1. An object information acquiring apparatus comprising:

a laser resonator configured to include two reflection bodies and a Q switch provided between the two reflection bodies and determining a Q value based on a voltage to be applied;

an excitation section configured to optically excite a laser medium;

a detector configured to detect light output from one of the reflection bodies;

a controller configured to control the laser resonator and determine a value of the voltage based on a detection result of the detector and applies the voltage to the Q switch;

a receiver configured to receive an acoustic wave propagating from an object based on irradiation of the object with laser light output from one of the reflection bodies; and

an acquisition section configured to acquire information relate to the object based on a reception result of the receiver.

2. The object information acquiring apparatus according to claim 1, further comprising a branch optical element configured to be provided at a stage prior to the detector and guides part of the laser light output from one of the reflection bodies to the detector, wherein

the detector performs the detection based on part of the laser light.

3. The object information acquiring apparatus according to claim 1, wherein

the light output from one of the reflection bodies includes prelasing light.

4. The object information acquiring apparatus according to claim 3, wherein

the controller acquires a minimum value and a maximum value of the voltage to be applied when the prelasing light is not generated based on the detection result, and determines the value of the voltage on the basis of the acquired result.

5. The object information acquiring apparatus according to claim 4, wherein

the determined value of the voltage is a value between the minimum value and the maximum value.

6. The object information acquiring apparatus according to claim 5, wherein

the determined value of the voltage is a mean value of the minimum value and the maximum value.

7. The object information acquiring apparatus according to claim 1, wherein

the detector detects an intensity of light.
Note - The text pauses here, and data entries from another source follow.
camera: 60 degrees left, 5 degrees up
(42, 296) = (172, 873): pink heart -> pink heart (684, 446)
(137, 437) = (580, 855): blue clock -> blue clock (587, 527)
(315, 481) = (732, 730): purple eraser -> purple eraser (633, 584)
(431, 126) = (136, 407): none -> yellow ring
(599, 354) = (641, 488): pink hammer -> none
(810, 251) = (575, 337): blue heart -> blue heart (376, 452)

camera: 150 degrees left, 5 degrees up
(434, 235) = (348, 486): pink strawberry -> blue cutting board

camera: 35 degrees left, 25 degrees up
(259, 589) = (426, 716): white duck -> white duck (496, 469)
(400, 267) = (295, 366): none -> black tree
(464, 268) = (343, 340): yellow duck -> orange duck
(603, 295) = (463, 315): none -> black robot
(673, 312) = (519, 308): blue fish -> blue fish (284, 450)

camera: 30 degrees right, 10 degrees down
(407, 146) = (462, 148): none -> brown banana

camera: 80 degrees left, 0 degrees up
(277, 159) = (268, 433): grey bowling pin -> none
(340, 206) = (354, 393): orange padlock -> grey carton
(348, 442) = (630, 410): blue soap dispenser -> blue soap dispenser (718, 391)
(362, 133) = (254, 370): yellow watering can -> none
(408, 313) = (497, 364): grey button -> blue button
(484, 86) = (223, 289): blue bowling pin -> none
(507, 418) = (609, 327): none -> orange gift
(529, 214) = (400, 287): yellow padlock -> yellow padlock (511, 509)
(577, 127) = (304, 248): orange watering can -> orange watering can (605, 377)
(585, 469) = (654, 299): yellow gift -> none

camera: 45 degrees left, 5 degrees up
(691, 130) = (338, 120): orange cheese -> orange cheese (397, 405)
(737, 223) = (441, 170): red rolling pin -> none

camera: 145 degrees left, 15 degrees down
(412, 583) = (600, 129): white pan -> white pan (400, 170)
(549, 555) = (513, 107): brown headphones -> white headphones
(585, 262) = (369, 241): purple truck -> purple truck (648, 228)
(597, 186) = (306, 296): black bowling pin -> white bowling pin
8. The object information acquiring apparatus according to claim 1, further comprising a polarization section configured to polarize the laser light, wherein

the detector detects a wavelength of light.

9. The object information acquiring apparatus according to claim 8, wherein

the polarization section is provided between the Q switch and the laser medium.

10. The object information acquiring apparatus according to claim 9, wherein

a wavelength of the laser light is variably controlled.

11. A laser apparatus comprising:

an excitation section configured to optically excite a laser medium;

a detector configured to detect light output from one of the reflection bodies; and

a controller configured to control the laser resonator and determine a value of the voltage based on a detection result of the detector and applies the voltage to the Q switch.